The primary goal of drug courts is to stop substance abuse and related social problems. Additionally, they are focused on rehabilitating drug offenders socially and reducing criminal justice costs. These goals are the foundation for the model that has developed, representing a paradigm shift away from the punitive focus of traditional courts.

This shift was inspired by the many failures of the existing criminal justice system in dealing with drug offenses. During the escalation of the War on Drugs in the 1980s, a high proportion of criminal cases became nonviolent, drug-related offenses, which the existing system responded to with mass incarceration. Those prison terms were followed by relapses into abuse and rearrest for the many drug offenders, and treatment programs alone were seen as an insufficient solution because of their lack of coercive force and limited availability. Therefore, by the end of the 1980s, social scientists, some criminal justice system officials, and activists were calling for changes to a broken and costly system.

In that context, drug courts first developed as a practical solution, aimed at balancing individual, community, and fiduciary goals; helping drug abusers while holding them accountable. Principles from three emerging criminal justice paradigms were adopted in those first courts: therapeutic jurisprudence, which considers the therapeutic impacts of the legal process; re-integrative shaming, aimed at reintegration through social ceremonies discouraging illegal behavior without labeling the actor as evil; and restorative justice, which focuses on repairing harm and rebuilding social relationships.

Applying these perspectives, the early drug courts model emerged as client-and rehabilitation-focused, aimed primarily at helping to improve the lives of substance abusers.
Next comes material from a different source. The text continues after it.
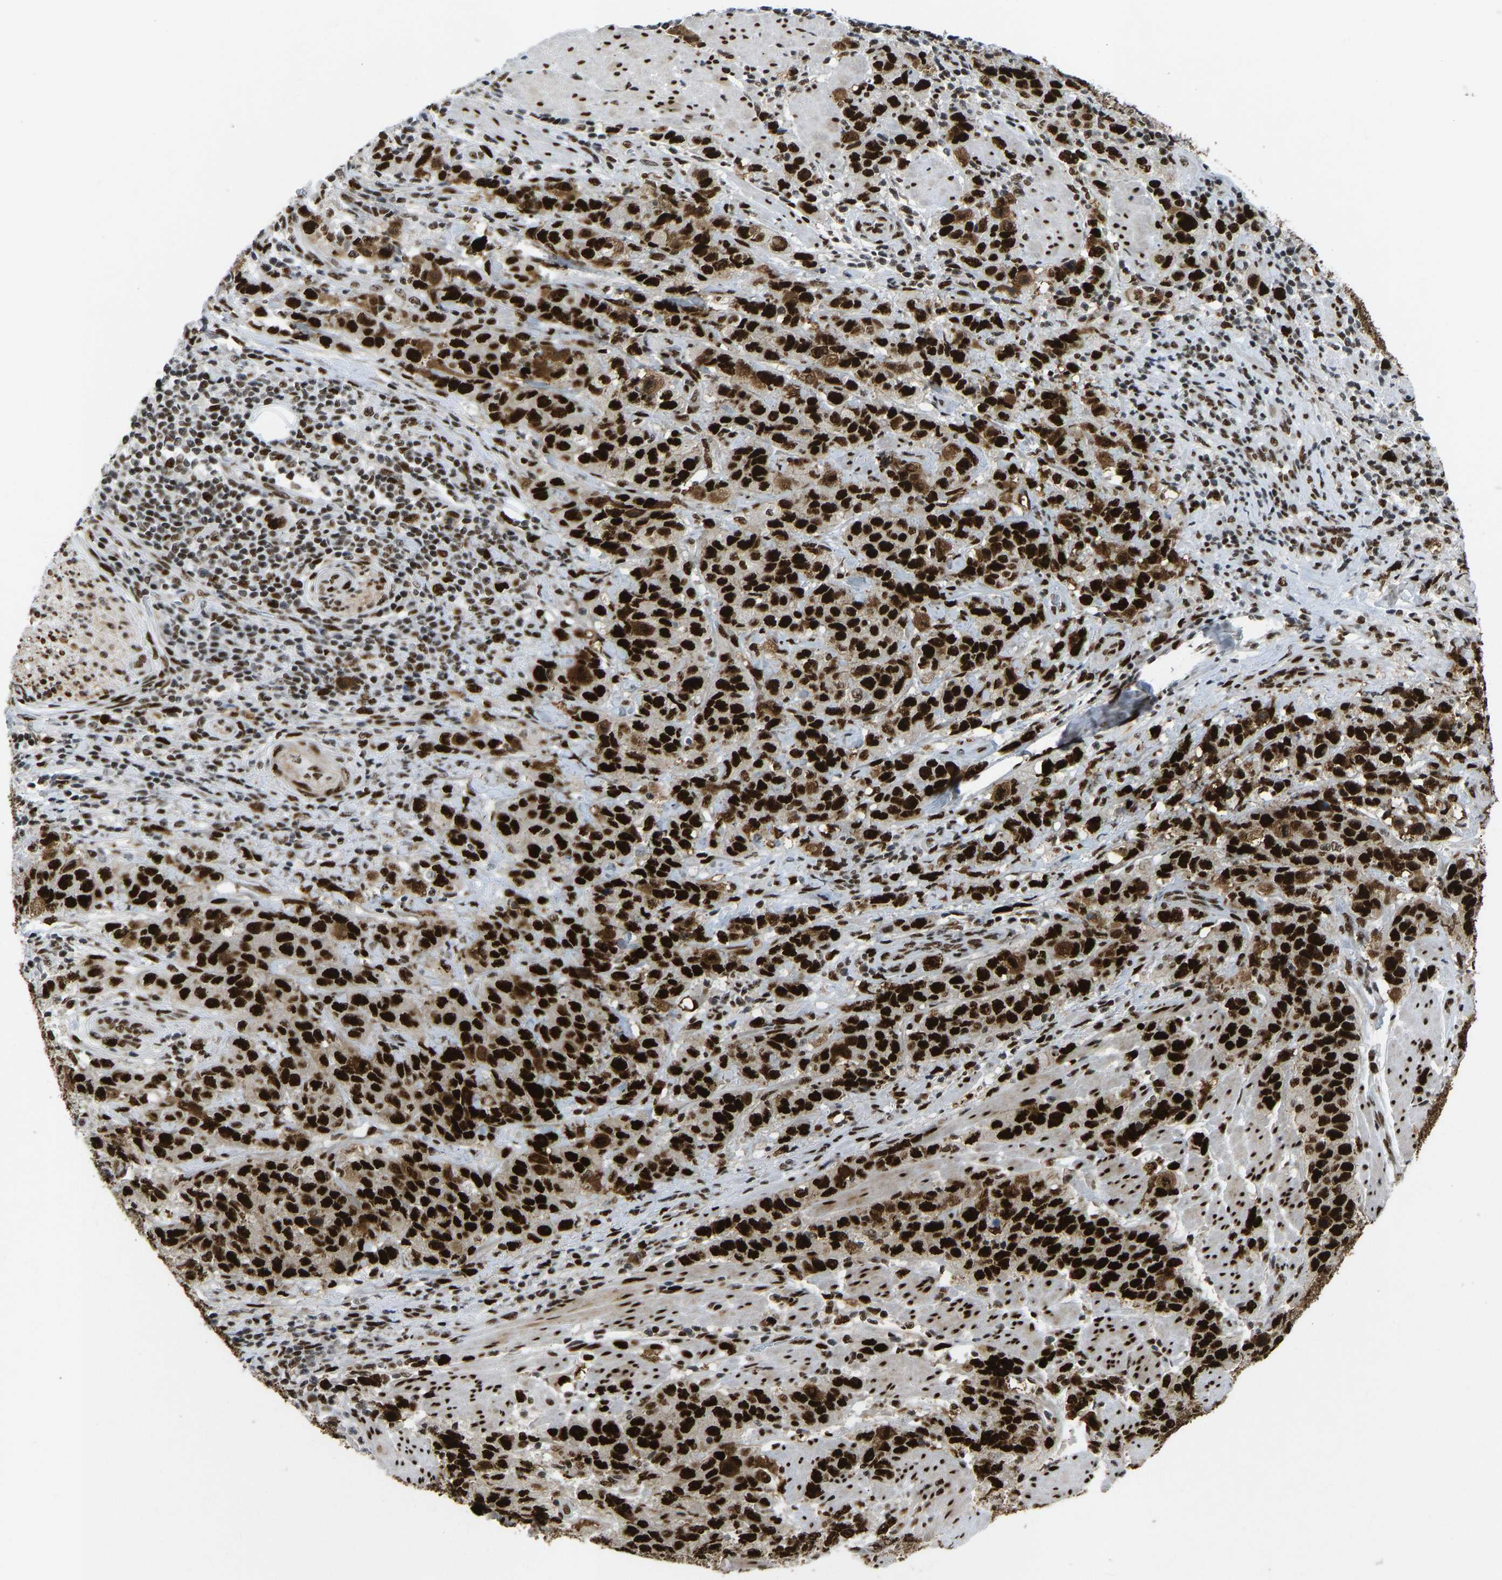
{"staining": {"intensity": "strong", "quantity": ">75%", "location": "nuclear"}, "tissue": "stomach cancer", "cell_type": "Tumor cells", "image_type": "cancer", "snomed": [{"axis": "morphology", "description": "Adenocarcinoma, NOS"}, {"axis": "topography", "description": "Stomach"}], "caption": "Protein staining exhibits strong nuclear positivity in approximately >75% of tumor cells in adenocarcinoma (stomach). Immunohistochemistry (ihc) stains the protein in brown and the nuclei are stained blue.", "gene": "FOXK1", "patient": {"sex": "male", "age": 48}}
In that model, drug abuse is treated as medical problem, treatment is seen as the only solution, and success is measured on human terms. Rehabilitation is treated as a social process, and successful reintegration is encouraged via a cognitive-behavioral relapse prevention model that teaches coping and recognizes the social pressures that discourage sobriety. Both progress and setbacks are expected, so noncompliance is responded to with assistance and graduated sanctions, not prosecution.